Mike Moustakas, MIL vs. CIN ($4,500) – There are a few higher-end third basemen worth considering on this slate, but Moustakas checks in ahead of Johan Camargo ($4,300) and Josh Donaldson ($4,500) for tournament purposes with the assumption that the two similarly-priced alternatives will be more popular in tournaments. With a .263/.322/.518 line against right-handed pitching since the start of 2017, Moustakas is now reaping the benefits of a more hitter-friendly home park in Milwaukee, winning the park factors lottery at the trade deadline when the Royals shipped him to the Brewers.
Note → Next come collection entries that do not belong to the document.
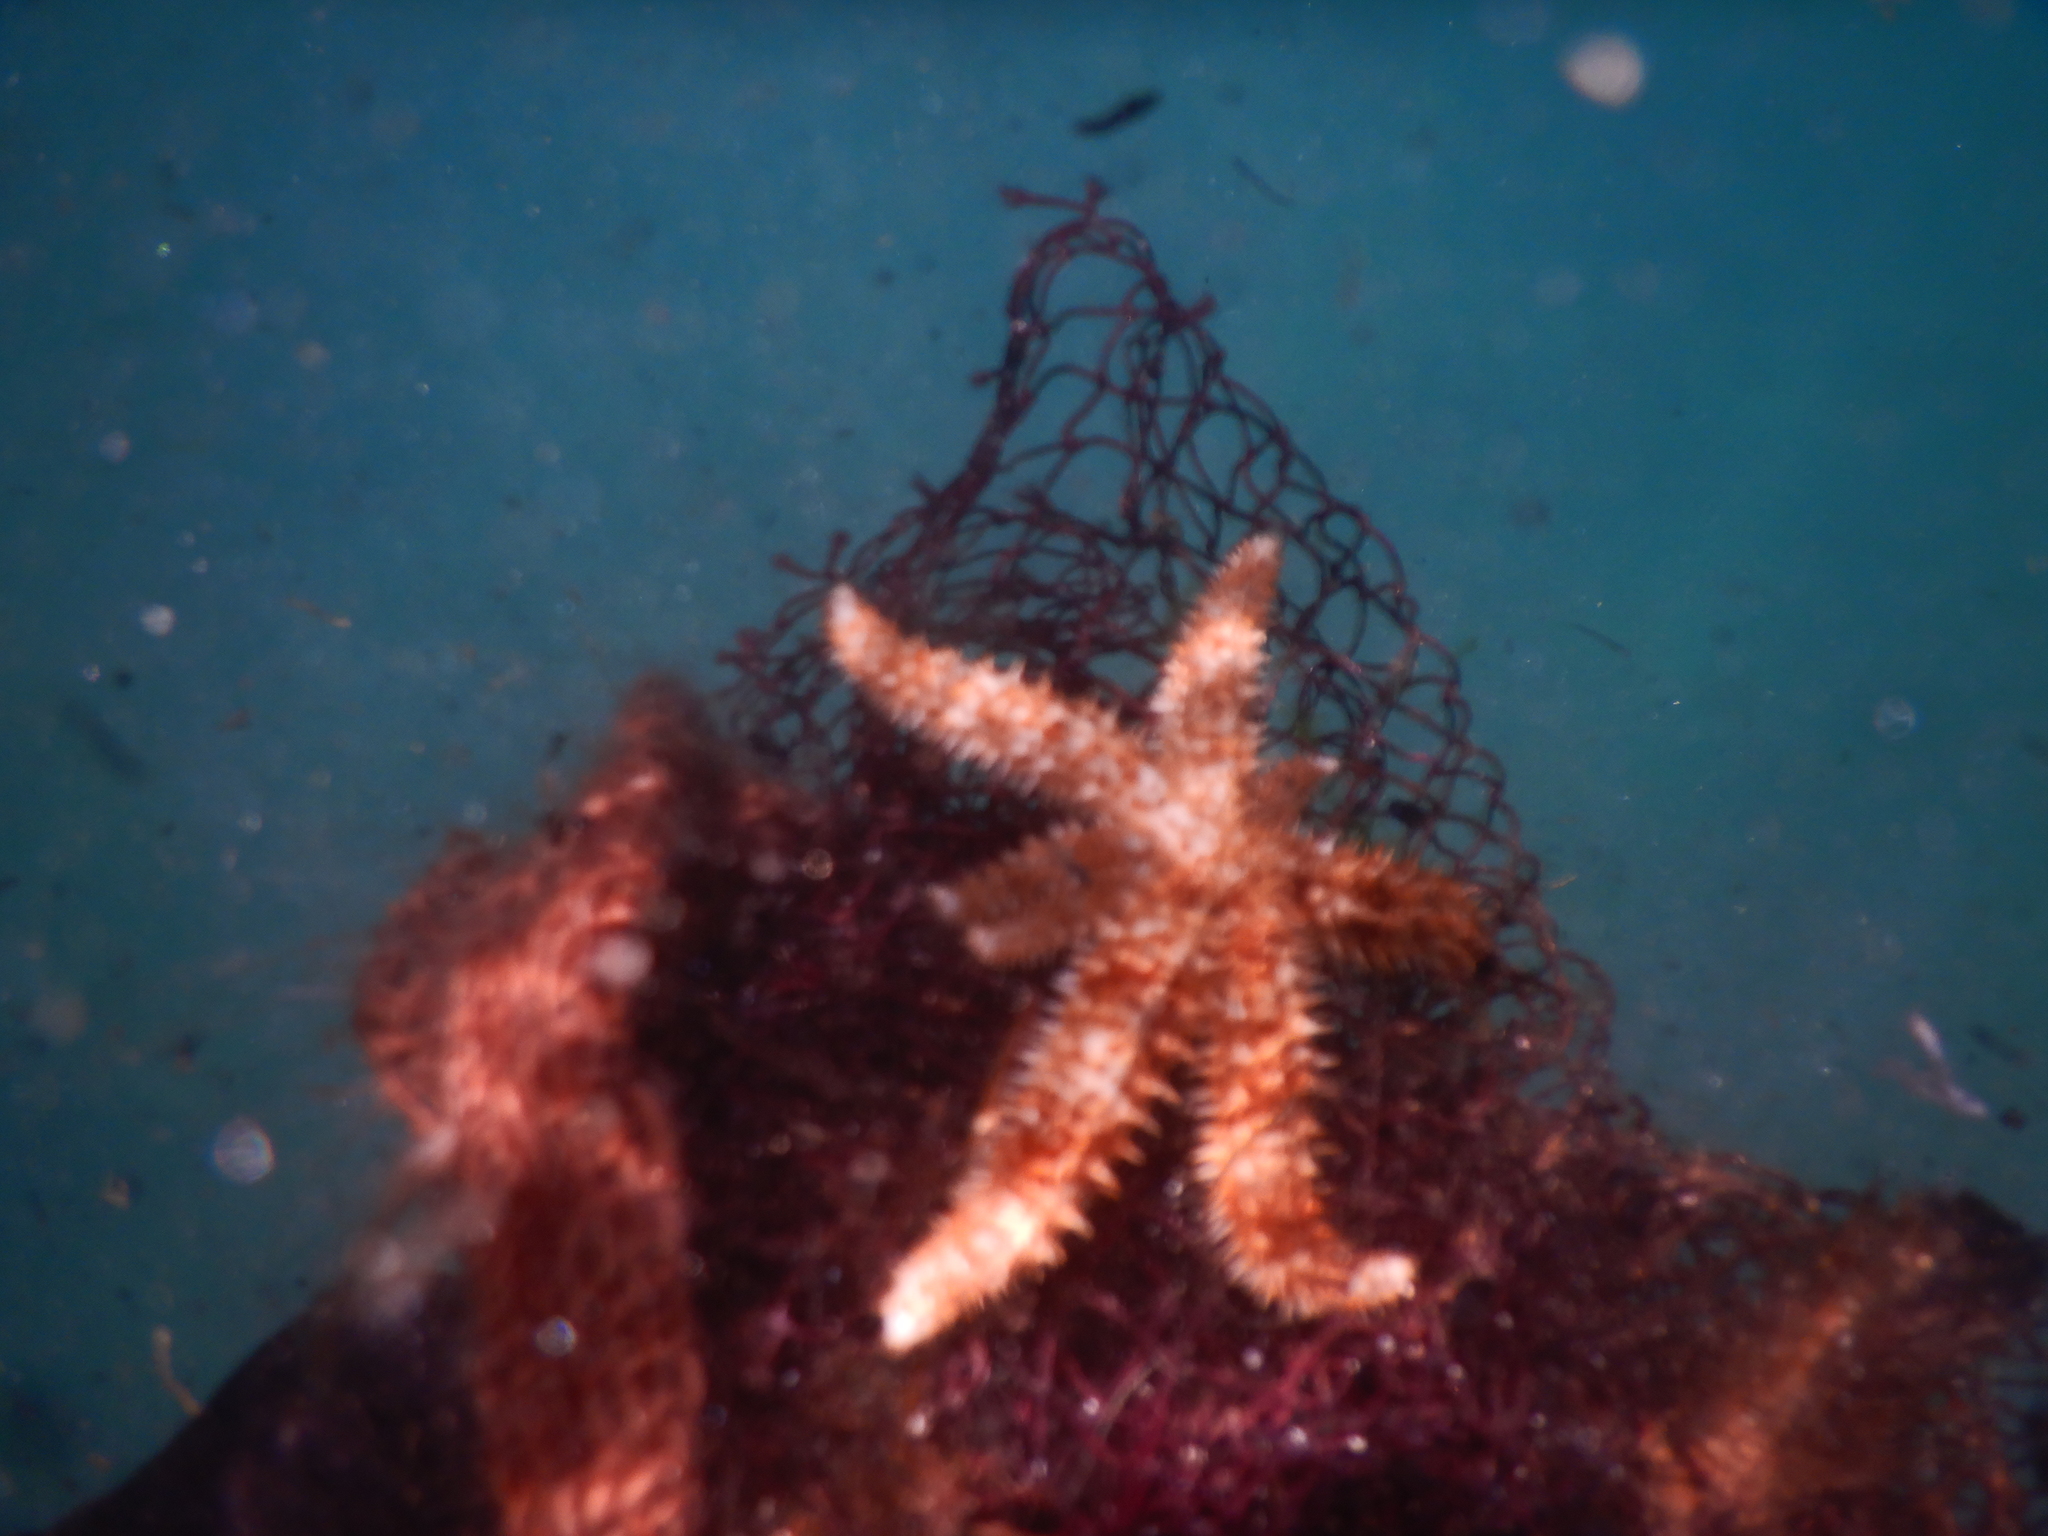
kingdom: Animalia
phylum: Echinodermata
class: Asteroidea
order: Forcipulatida
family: Asteriidae
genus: Coscinasterias
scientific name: Coscinasterias tenuispina
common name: Blue spiny starfish
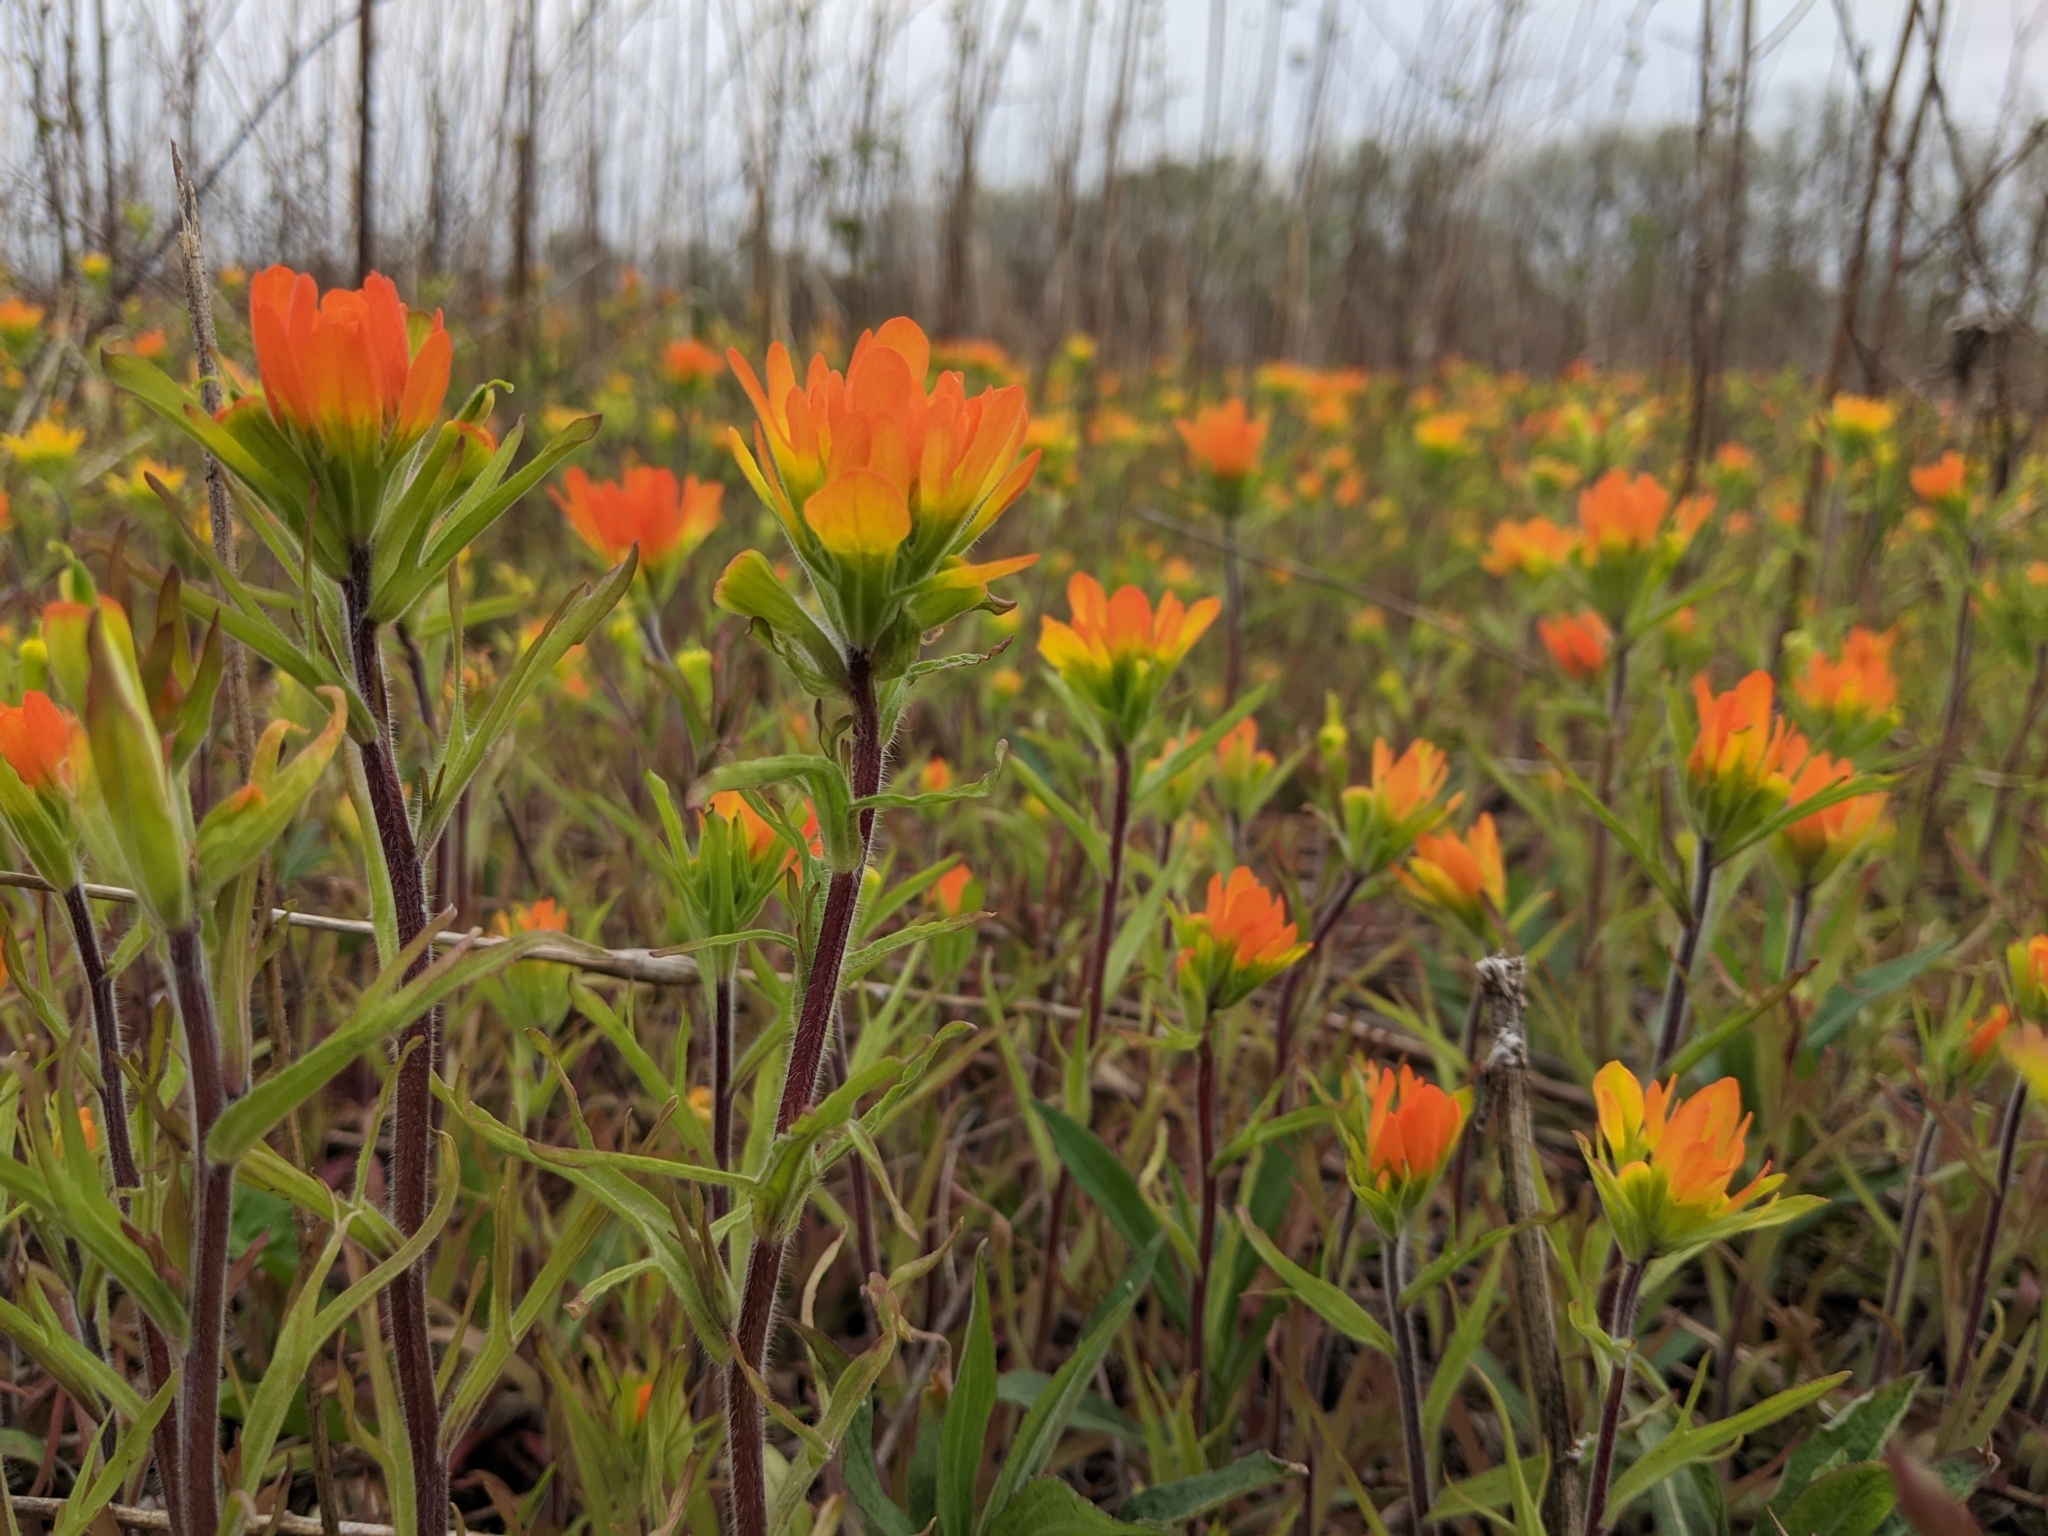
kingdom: Plantae
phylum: Tracheophyta
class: Magnoliopsida
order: Lamiales
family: Orobanchaceae
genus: Castilleja
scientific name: Castilleja coccinea
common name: Scarlet paintbrush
Willy Adames, TAM at TEX ($4,100) – The Rays have hit Adames sixth in nine of his last 12 starts (he's hit seventh the other three times), and while that lineup placement is not a cash-game friendly one, his matchup against Yovani Gallardo and the Rangers' bullpen in the game with the highest over/under total on the slate (9.5) is excellent. Since getting a day off back on July 26 (he's had other breaks since), Adames is hitting .317/.396/.479 with six homers and five stolen bases over his last 42 games. Remember, he was an above league average hitter at every stop in the upper levels of the minors while playing against competition that was several years older along the way.
Franmil Reyes, SD vs. SF ($3,300) – Chalk alert. Reyes is on the radar again as big power bats priced near the bottom of the pack with a home matchup against Giants lefty Derek Holland. Holland, like Anibal Sanchez, has had a surprising renaissance in 2018, but his extremely poor splits against right-handed hitters over the last three years include a 1.65 HR/9 and a .362 wOBA allowed, both of which rank among the worst on the board among Tuesday's starters. Reyes, who hasn't homered since September 3, is sitting on 31 homers between Triple-A and the big leagues this season in 134 combined games. Despite the lack of recent home-run output, he enters play Tuesday night carrying a nine-game hitting streak, and his lack of strikeouts (11 in 64 plate appearances) is an encouraging late-season development as he continues to adjust to top-level pitching.
Kole Calhoun, LAA at OAK ($3,500) – Calhoun is a frequent consideration as an affordable outfield option for cash games and tournaments alike. The A's are using Liam Hendriks as an opener Tuesday night, which gives Calhoun a shot at some of the lower-end Oakland arms if the Angels' offense finds a way to get on the board early. As noted in previous columns, Calhoun has been a completely different player since a stint on the DL during the first half, posting a .256/.337/.505 line with 18 homers, 46 RBI and 53 runs over 76 games since his activation on June 18.
Billy McKinney, TOR at BAL ($3,700) – Dylan Bundy pitched well last time out, but he's had a major home-run problem over the last two months, making him an easy target when discounted power bats match up against him, especially at Camden Yards. McKinney has put together a .277/.344/.494 line over 25 games since joining the Blue Jays, and he showed plenty of power during his time at Triple-A this season (16 long balls in 76 games). Like Reyes and Calhoun, McKinney should be fairly popular in tournaments thanks to his low price in a favorable power matchup, but he's worth considering anyway since he opens up some flexibility among higher-priced pieces at other positions, and he's settled in as the Jays' primary leadoff option against righties in recent weeks.